U.S. is taking aim at U.N.

The United Nations is at death’s door. That’s not news; the U.N. always seems to be on the brink. This time, however, it’s our very own ambassador, John R. Bolton, who’s preparing to unplug the respirator.

After a senior official of the U.N. Secretariat gave a speech June 6 calling for more consistent and less hostile engagement from Washington, a furious Bolton predicted that the institution would suffer “grave harm” unless Secretary-General Kofi Annan “personally and publicly” repudiated his colleague’s remarks. Annan, to his credit, refused.

We have, of course, been here before.

During the late 1990s, congressional conservatives led by Sen. Jesse Helms, R-N.C., vowed to starve the United Nations unless it acceded to a long list of “reforms.” In September 2002, President Bush asserted that the United Nations would become “irrelevant” should it fail to join the United States in disarming Iraq.

You have to wonder why the United Nations is still in business.

The short answer is: Because the United States can’t do without it. I spent the period from June 2004 to September 2005 inside the United Nations while writing a book about it, and I was always struck by how much business the United States and the United Nations transacted with one another, and how routinely they did so. Crisis brewing in the Horn of Africa? Let’s bring in the State Department because only the United States can talk sense to both Ethiopians and Eritreans.

And the need ran both ways. In December 2004, with the right-wing press baying for Annan’s blood over the Iraq oil-for-food scandal, Condoleezza Rice, then Secretary of State-designate, met with Annan and thanked him profusely for organizing a peacekeeping force in Haiti and elections in Iraq, neither of which the White House could have done by itself.

This is, ironically, precisely the point that Mark Malloch Brown, deputy secretary-general, made in his now-notorious speech.

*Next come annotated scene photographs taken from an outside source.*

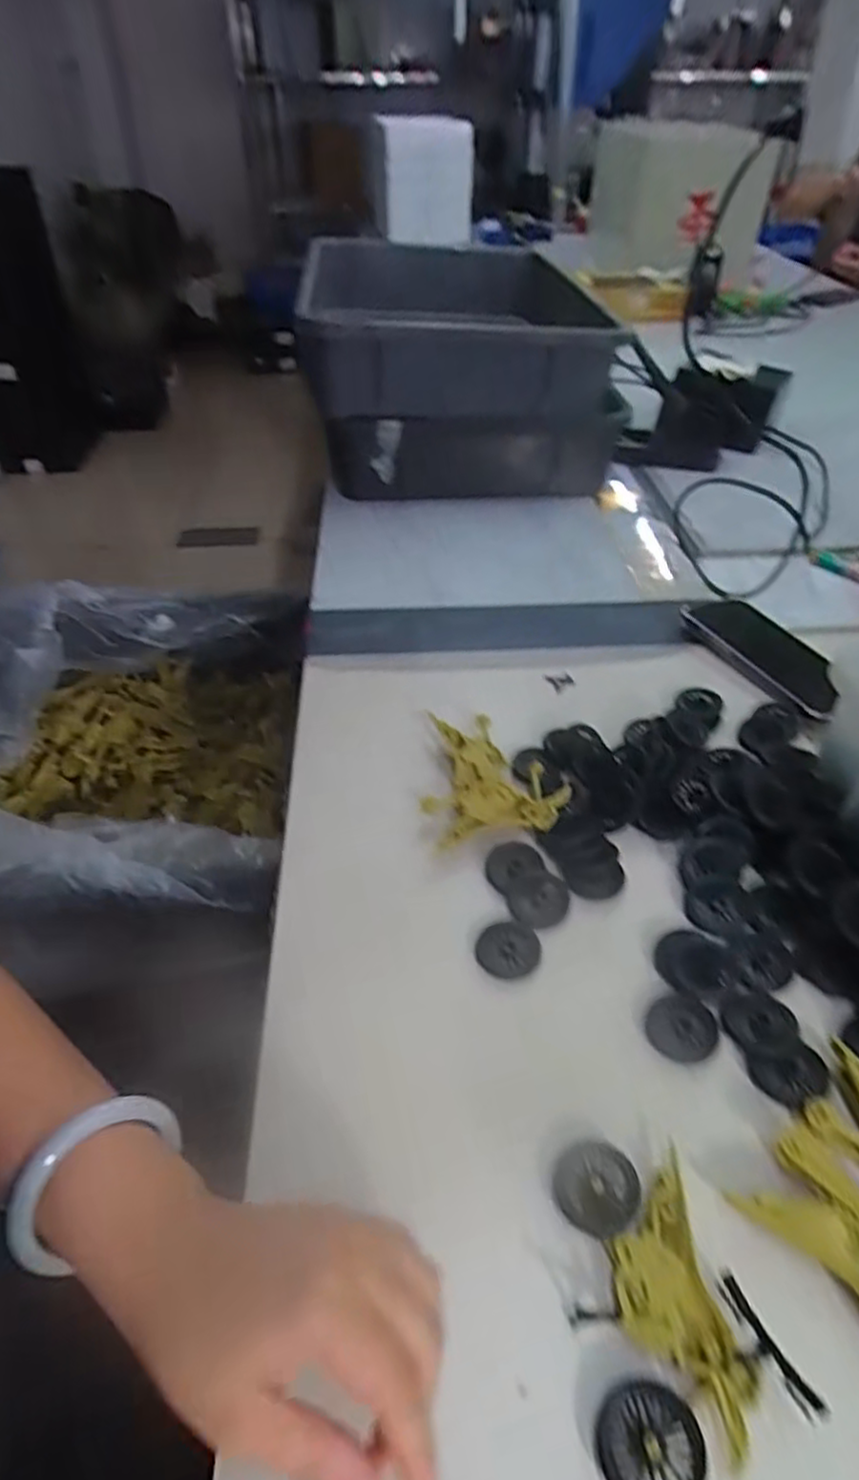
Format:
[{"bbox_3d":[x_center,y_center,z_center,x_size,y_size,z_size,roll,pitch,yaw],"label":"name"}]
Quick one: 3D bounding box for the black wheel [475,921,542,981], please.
[{"bbox_3d":[0.047,0.125,0.419,0.038,0.005,0.032,-17,46,-16],"label":"black wheel"}]

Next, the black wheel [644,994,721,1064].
[{"bbox_3d":[0.136,0.155,0.379,0.037,0.006,0.034,-1,44,1],"label":"black wheel"}]

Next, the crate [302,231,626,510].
[{"bbox_3d":[0.020,-0.519,0.956,0.357,0.213,0.450,-6,44,-5],"label":"crate"}]

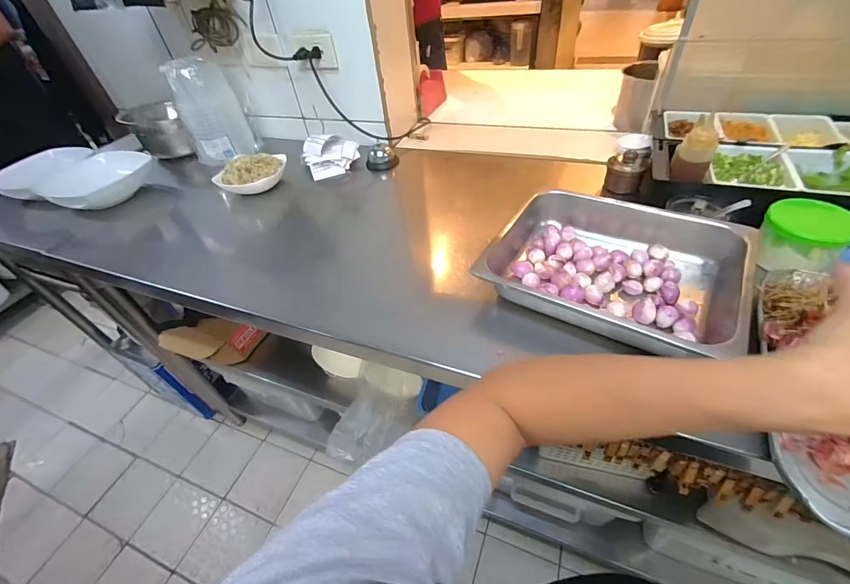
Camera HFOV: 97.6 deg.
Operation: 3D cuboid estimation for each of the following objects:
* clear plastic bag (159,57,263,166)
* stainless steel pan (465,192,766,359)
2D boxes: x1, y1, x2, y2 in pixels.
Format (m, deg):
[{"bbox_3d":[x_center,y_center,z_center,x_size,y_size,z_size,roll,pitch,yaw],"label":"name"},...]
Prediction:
[{"bbox_3d":[-0.559,-0.474,0.980,0.159,0.238,0.081,-22,46,-14],"label":"clear plastic bag"},{"bbox_3d":[0.278,-0.049,0.562,0.321,0.079,0.292,21,51,26],"label":"stainless steel pan"}]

Malloch Brown, who over the last year has absorbed tremendous abuse inside the United Nations for championing Washington’s point of view, accused the White House – but not only this White House – of practicing a “‘stealth’ diplomacy” that kept the American people in the dark about the U.N.’s day-to-day utility, because “to acknowledge an America reliant on international institutions is not perceived to be good politics at home.”

This formulation seems to me exactly right. Why else was Rice willing to generously thank Annan in private while remaining publicly mum as his career hung by a thread? The United Nations, as Malloch Brown also noted, is a cherished whipping boy for Fox News and its ilk. Why take on those who hold the whip in order to defend an organization with no constituency of its own?

This time around, the confrontation involves reforms, originally proposed by Annan himself, which would liberate the secretariat from the micro-management of the 191 members and allow the members to hold managers accountable for their performance. The United States is entirely on the right side of this issue. Third World nations, many of which seem to prefer micro-management to effectiveness, are blocking change.

Why are they so dug in? In part, Malloch Brown observed, because of the increasingly common view that “anything the United States supports must have a secret agenda aimed at either subordinating multilateral processes to Washington’s ends or weakening the institutions.”

I would put it less charitably: That view serves as the perfect pretext for Third World obstructionism.

In effect, a very real and troubling United Nations divide between developing and developed countries is being superimposed on a divide of Washington’s making – between the United States and everyone else. Of course, the U.S. will always stand apart at the United Nations; we are, as Madeleine Albright used to put it, “the indispensable nation.” But, in the past, we have accepted modest limits on our freedom of action as the cost of keeping everyone else embedded in multilateral institutions. Now we don’t. We “hold on to maximalist positions,” as Malloch Brown asserted, when we “could be finding middle ground.”

And now we are paying the price. The reform process has dissolved into an unsightly mess owing in part to deep differences among members over what the United Nations is for. But the United States’ dismal standing in world opinion has tempted otherwise moderate nations to play to the gallery at home by twisting the lion’s tail, and Washington’s grudging or uncompromising position on issues has almost invited defiance from others.

Lest anyone think that he was kidding, Bolton insinuated that the administration was prepared to withhold a portion of U.S. dues to the organization. Is that so – and all because a U.N. official had the moxie to criticize the White House?

In the past, Secretary of State Rice has quietly intervened to defuse crises provoked by her bellicose U.N. emissary. Will she do so this time? Or will she provide the definitive proof that Malloch Brown was right?